Records from a dataset
_____

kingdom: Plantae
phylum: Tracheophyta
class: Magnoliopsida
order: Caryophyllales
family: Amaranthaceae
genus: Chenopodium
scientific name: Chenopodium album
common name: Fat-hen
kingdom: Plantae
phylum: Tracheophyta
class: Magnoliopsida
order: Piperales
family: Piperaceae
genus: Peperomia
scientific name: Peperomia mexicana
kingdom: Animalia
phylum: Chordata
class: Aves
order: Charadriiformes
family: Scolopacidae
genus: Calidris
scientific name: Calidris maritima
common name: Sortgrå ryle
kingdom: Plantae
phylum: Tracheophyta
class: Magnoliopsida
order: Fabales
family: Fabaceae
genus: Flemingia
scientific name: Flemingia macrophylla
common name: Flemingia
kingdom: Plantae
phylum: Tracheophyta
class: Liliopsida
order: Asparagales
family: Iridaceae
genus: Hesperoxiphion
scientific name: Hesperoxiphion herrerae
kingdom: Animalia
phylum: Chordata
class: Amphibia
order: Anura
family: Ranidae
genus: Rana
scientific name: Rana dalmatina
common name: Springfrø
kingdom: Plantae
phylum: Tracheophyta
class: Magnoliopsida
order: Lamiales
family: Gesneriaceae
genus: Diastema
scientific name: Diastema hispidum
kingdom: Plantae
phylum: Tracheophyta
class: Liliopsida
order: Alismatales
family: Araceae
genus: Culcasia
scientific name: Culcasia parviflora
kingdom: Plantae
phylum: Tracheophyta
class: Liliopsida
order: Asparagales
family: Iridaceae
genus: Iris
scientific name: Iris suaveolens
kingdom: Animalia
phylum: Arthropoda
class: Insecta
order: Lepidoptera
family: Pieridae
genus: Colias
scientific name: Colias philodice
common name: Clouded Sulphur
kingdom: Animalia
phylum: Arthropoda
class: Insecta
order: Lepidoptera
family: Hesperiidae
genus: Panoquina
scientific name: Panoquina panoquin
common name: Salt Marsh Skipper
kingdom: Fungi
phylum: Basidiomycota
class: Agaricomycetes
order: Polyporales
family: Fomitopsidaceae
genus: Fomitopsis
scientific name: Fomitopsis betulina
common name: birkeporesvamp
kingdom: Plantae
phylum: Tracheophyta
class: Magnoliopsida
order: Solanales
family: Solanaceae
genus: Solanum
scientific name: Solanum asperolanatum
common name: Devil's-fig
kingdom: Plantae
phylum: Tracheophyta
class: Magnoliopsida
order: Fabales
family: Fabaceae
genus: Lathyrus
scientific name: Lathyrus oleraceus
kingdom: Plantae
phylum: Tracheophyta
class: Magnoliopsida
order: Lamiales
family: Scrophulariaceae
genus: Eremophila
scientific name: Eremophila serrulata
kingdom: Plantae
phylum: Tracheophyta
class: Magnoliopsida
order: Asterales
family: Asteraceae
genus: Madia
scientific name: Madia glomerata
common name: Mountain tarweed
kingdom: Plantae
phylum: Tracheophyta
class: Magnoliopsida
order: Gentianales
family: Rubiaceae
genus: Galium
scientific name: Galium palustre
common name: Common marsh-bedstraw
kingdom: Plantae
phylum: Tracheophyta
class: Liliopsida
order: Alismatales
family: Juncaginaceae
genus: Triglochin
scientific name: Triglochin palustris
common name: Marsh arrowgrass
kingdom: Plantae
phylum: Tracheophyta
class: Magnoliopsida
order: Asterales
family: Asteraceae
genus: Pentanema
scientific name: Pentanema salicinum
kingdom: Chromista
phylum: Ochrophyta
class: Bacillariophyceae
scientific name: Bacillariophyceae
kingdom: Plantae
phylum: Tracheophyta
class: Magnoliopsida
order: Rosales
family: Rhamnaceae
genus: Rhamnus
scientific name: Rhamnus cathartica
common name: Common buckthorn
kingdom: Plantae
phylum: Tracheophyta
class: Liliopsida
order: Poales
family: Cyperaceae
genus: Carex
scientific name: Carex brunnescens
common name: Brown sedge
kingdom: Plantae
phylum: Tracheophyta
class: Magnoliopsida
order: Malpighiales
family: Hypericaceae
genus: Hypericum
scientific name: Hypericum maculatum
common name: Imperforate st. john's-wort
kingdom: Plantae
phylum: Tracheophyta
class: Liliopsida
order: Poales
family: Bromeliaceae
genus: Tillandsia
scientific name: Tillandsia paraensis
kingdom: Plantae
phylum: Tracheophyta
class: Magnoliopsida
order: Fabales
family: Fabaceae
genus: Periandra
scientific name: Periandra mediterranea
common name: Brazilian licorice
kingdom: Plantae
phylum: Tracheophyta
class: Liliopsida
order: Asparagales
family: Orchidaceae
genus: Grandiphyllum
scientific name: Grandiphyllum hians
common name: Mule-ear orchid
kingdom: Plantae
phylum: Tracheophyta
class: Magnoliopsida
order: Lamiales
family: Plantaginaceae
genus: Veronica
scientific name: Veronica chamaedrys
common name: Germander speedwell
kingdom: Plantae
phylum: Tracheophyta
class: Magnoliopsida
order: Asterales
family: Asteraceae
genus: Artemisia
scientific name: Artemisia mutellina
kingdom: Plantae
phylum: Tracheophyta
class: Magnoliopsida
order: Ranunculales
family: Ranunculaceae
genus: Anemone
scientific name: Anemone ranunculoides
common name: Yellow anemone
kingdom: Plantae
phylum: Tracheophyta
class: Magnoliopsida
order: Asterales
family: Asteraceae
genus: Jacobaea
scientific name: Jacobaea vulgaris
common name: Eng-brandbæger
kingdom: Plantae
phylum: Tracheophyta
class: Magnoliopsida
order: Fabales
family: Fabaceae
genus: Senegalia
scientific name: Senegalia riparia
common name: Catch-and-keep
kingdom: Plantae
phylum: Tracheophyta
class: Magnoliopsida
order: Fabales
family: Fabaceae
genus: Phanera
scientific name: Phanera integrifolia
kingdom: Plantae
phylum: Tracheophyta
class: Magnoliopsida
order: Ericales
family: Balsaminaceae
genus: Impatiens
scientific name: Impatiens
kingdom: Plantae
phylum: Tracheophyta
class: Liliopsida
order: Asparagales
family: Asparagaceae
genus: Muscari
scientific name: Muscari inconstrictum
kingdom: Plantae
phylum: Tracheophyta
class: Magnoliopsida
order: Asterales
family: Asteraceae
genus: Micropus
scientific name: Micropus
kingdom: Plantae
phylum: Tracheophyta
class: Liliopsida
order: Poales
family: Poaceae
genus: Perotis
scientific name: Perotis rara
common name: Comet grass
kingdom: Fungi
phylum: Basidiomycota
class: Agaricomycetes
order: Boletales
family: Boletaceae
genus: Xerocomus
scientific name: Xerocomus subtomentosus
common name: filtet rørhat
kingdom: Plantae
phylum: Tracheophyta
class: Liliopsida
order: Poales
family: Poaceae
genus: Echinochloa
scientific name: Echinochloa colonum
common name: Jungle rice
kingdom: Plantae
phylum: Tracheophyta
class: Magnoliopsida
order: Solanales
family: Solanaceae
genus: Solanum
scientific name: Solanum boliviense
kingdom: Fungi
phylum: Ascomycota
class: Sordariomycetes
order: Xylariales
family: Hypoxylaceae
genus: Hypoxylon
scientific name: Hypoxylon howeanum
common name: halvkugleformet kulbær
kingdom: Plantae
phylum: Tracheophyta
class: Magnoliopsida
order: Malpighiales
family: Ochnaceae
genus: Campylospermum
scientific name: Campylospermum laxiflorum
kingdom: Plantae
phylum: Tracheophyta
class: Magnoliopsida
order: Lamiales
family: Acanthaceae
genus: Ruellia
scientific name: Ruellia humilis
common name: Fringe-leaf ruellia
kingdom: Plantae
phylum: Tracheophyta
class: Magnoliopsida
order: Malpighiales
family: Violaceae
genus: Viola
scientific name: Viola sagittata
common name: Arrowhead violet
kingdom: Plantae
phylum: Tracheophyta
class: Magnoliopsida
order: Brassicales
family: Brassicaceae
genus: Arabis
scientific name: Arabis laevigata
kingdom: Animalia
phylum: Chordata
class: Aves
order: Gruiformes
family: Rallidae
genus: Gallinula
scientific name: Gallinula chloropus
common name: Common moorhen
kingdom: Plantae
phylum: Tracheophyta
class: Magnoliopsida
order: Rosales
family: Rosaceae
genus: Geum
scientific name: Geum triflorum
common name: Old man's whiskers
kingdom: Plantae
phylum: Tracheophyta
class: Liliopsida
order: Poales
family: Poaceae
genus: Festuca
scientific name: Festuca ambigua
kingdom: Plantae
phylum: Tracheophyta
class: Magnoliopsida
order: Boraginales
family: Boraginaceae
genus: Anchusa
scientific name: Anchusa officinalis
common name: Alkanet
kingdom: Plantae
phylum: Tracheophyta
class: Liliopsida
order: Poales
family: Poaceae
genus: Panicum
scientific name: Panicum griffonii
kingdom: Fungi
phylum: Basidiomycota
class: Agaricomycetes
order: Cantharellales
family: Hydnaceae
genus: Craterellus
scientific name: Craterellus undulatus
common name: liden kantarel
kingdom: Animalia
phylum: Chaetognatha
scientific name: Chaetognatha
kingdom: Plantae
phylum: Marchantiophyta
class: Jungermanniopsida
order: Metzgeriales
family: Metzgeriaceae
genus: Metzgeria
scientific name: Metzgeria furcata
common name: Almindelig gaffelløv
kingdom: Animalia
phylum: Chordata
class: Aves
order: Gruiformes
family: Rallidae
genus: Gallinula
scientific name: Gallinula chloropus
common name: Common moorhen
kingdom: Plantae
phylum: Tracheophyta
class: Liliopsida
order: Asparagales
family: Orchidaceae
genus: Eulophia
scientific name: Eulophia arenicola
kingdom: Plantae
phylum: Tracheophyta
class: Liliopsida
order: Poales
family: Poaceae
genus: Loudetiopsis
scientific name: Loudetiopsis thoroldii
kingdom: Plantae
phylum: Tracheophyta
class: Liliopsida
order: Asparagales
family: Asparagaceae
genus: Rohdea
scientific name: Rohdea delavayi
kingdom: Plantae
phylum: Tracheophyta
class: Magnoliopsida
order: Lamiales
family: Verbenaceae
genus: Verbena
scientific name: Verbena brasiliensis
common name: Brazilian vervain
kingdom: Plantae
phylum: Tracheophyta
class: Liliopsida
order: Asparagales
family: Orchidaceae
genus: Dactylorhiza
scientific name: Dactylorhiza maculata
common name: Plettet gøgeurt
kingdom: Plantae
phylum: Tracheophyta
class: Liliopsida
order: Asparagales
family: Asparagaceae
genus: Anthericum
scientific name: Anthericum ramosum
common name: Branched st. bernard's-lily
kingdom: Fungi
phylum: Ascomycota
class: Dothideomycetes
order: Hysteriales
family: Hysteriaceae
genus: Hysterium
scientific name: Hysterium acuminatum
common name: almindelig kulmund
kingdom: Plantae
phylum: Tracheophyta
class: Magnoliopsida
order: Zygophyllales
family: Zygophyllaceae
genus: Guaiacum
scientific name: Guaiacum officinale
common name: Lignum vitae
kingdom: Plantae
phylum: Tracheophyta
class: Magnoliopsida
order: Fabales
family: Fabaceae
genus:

_____

## Goal
Reproduce the stretch from the first line through the line containing "family: Araceae", swapping "common name" for "vernacular name" and leaving all else unchanged.

## Final result
kingdom: Plantae
phylum: Tracheophyta
class: Magnoliopsida
order: Caryophyllales
family: Amaranthaceae
genus: Chenopodium
scientific name: Chenopodium album
vernacular name: Fat-hen
kingdom: Plantae
phylum: Tracheophyta
class: Magnoliopsida
order: Piperales
family: Piperaceae
genus: Peperomia
scientific name: Peperomia mexicana
kingdom: Animalia
phylum: Chordata
class: Aves
order: Charadriiformes
family: Scolopacidae
genus: Calidris
scientific name: Calidris maritima
vernacular name: Sortgrå ryle
kingdom: Plantae
phylum: Tracheophyta
class: Magnoliopsida
order: Fabales
family: Fabaceae
genus: Flemingia
scientific name: Flemingia macrophylla
vernacular name: Flemingia
kingdom: Plantae
phylum: Tracheophyta
class: Liliopsida
order: Asparagales
family: Iridaceae
genus: Hesperoxiphion
scientific name: Hesperoxiphion herrerae
kingdom: Animalia
phylum: Chordata
class: Amphibia
order: Anura
family: Ranidae
genus: Rana
scientific name: Rana dalmatina
vernacular name: Springfrø
kingdom: Plantae
phylum: Tracheophyta
class: Magnoliopsida
order: Lamiales
family: Gesneriaceae
genus: Diastema
scientific name: Diastema hispidum
kingdom: Plantae
phylum: Tracheophyta
class: Liliopsida
order: Alismatales
family: Araceae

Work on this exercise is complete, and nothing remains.